= Karen X. Gaylord =

American actress (1921–2014)

Karen X. Gaylord (born Jane Goerner; August 29, 1921 – August 1, 2014) was an American actress and a Miss Minnesota state pageant winner.

==Early years==
The daughter of W. C. and Marie Goerner, Gaylord was born Jane Goerner on August 29, 1921. She was born in Milwaukee, Wisconsin but grew up in Minneapolis and lived in Devils Lake, North Dakota, for three years. She attended West High School in Minneapolis and a junior college in North Dakota. She worked at a bank in Minneapolis and won the Miss Minnesota title in 1942.

==Career==
One of the Miss Minnesota judges was Harry Conover, and after she won that title he hired her to work in his modeling agency in New York. Pictures of her appeared in many magazines, and she was featured on the cover of Liberty magazine. Gaylord was one of six models who worked in England for six weeks in 1946 while six models from there came to work in the United States for the same period in an exchange initiated by England's Lucie Clayton.

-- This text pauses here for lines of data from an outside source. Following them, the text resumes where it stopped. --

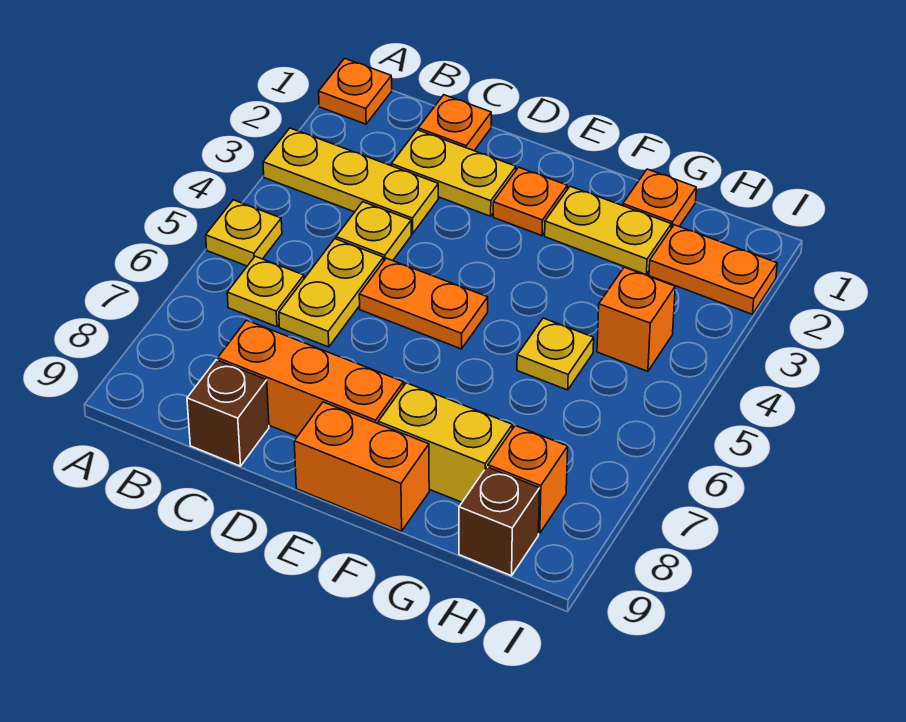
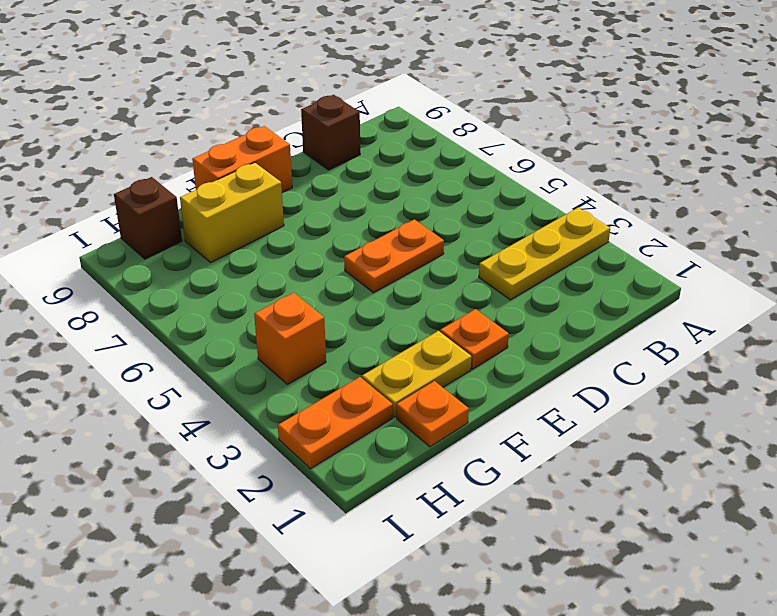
none -> orange plate A1 level 1
none -> yellow plate A5 level 1
none -> yellow plate B6 level 1

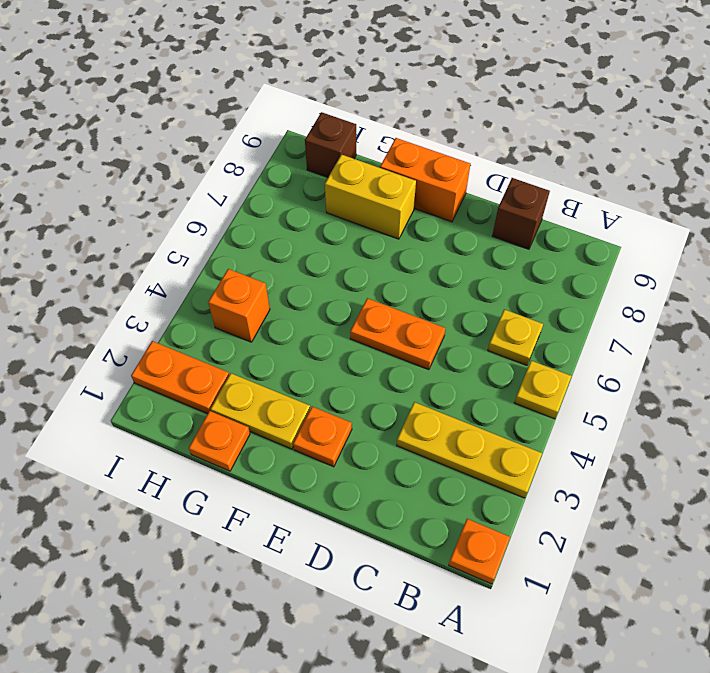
none -> orange plate C1 level 1
none -> yellow plate C2:D2 level 1
none -> yellow plate C4 level 1

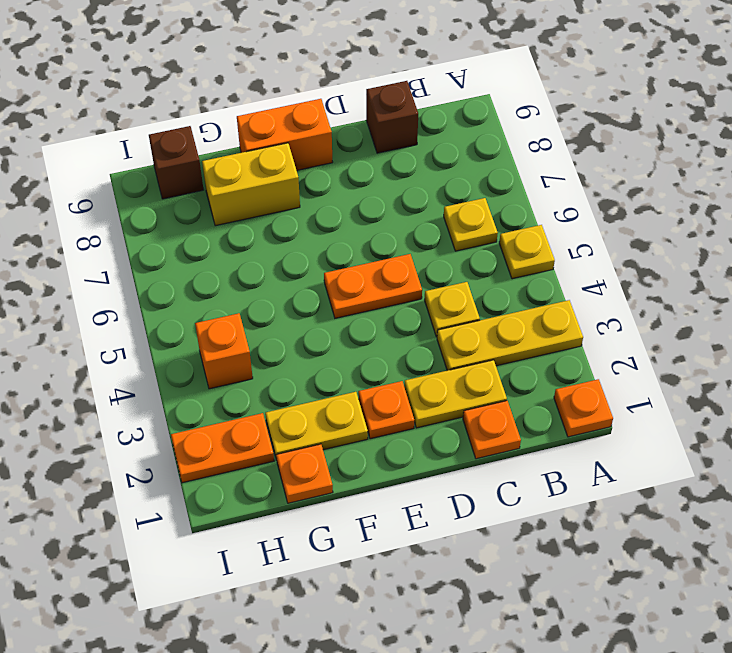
none -> yellow plate C5:C6 level 1
none -> orange brick C8:E8 level 1
none -> yellow plate G5 level 1

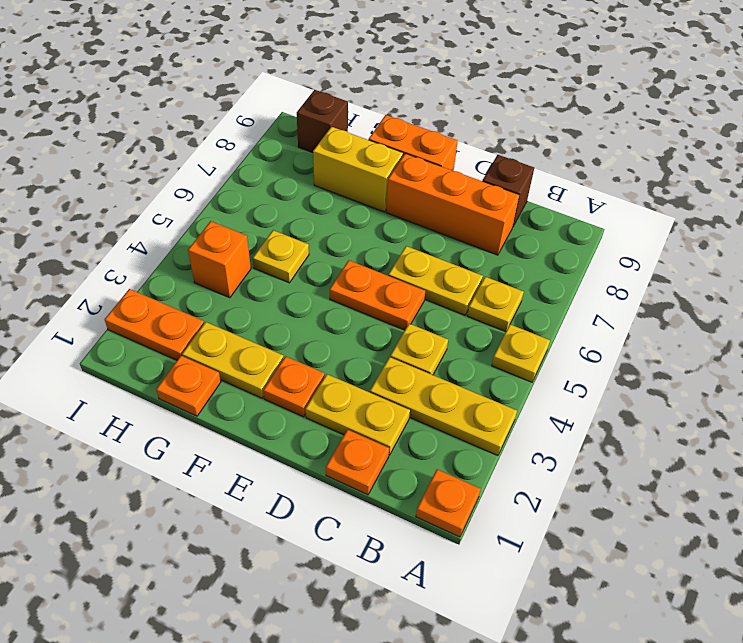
yellow plate C6:D6 level 1 -> yellow plate C5:C6 level 1
none -> orange brick H8 level 1

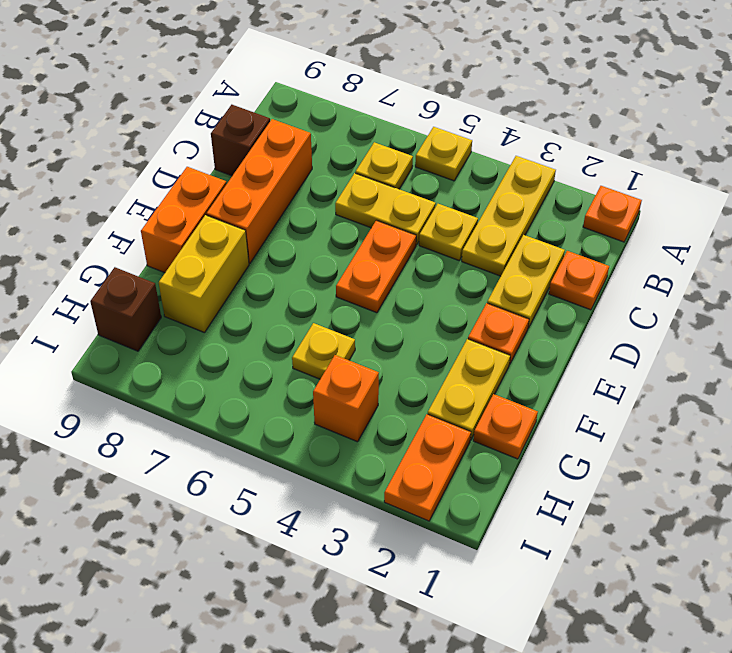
none -> orange brick H8 level 1

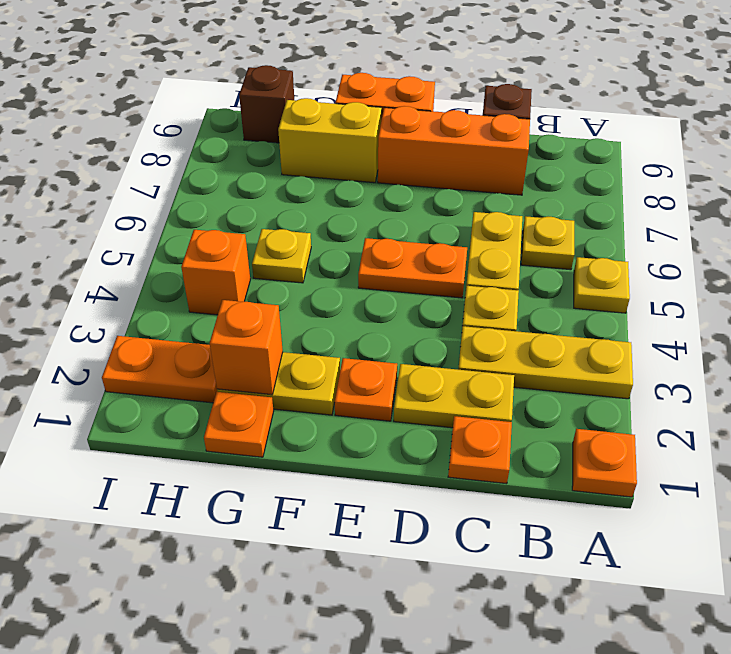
orange brick G2 level 2 -> orange brick H8 level 1

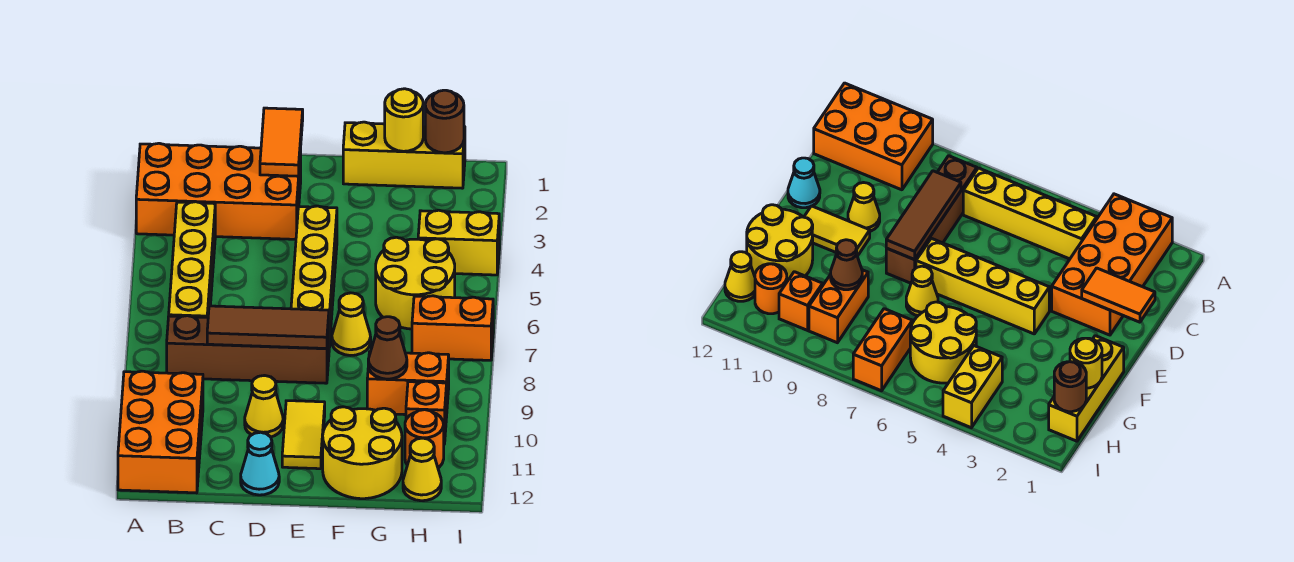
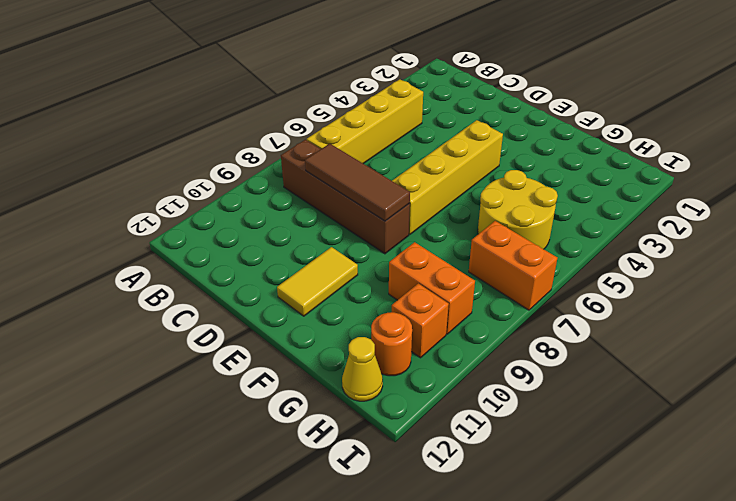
none -> orange brick A2:D3 level 1
none -> orange brick A10:B12 level 1
none -> yellow cone D10 level 1

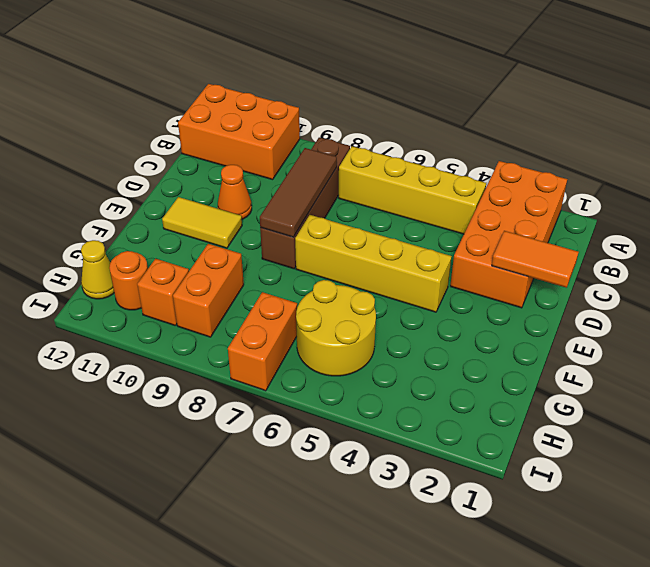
orange cone D10 level 1 -> yellow cone D10 level 1
none -> cyan cone D12 level 1
none -> yellow brick F1:H1 level 1
none -> yellow cone F7 level 1

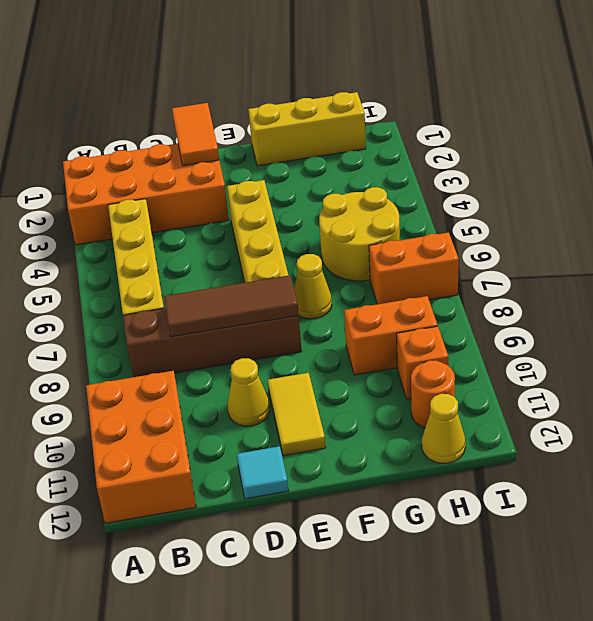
cyan tile D12 level 1 -> cyan cone D12 level 1
none -> yellow round brick F11:G12 level 1
none -> yellow brick H4:I4 level 1
none -> yellow round brick G1 level 2

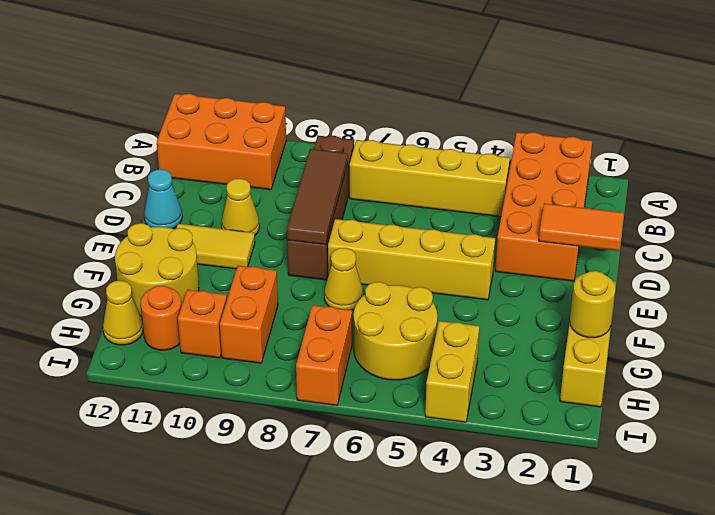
none -> brown cone G9 level 2
none -> brown round brick H1 level 2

In Hollywood, Gaylord became a member of the Goldwyn Girls musical stock company. Films in which she appeared included Cover Girl (1944), Wonder Man (1945), The Kid from Brooklyn (1946), Night in Paradise (1946), The Secret Life of Walter Mitty (1947), A Song Is Born (1948), and The Girl From Jones Beach (1949).

==Personal life==
On August 15, 1948, Gaylord married Don McGuire, an actor, television writer and director. By the mid-1950s, she had retired from acting to be a homemaker. They later divorced.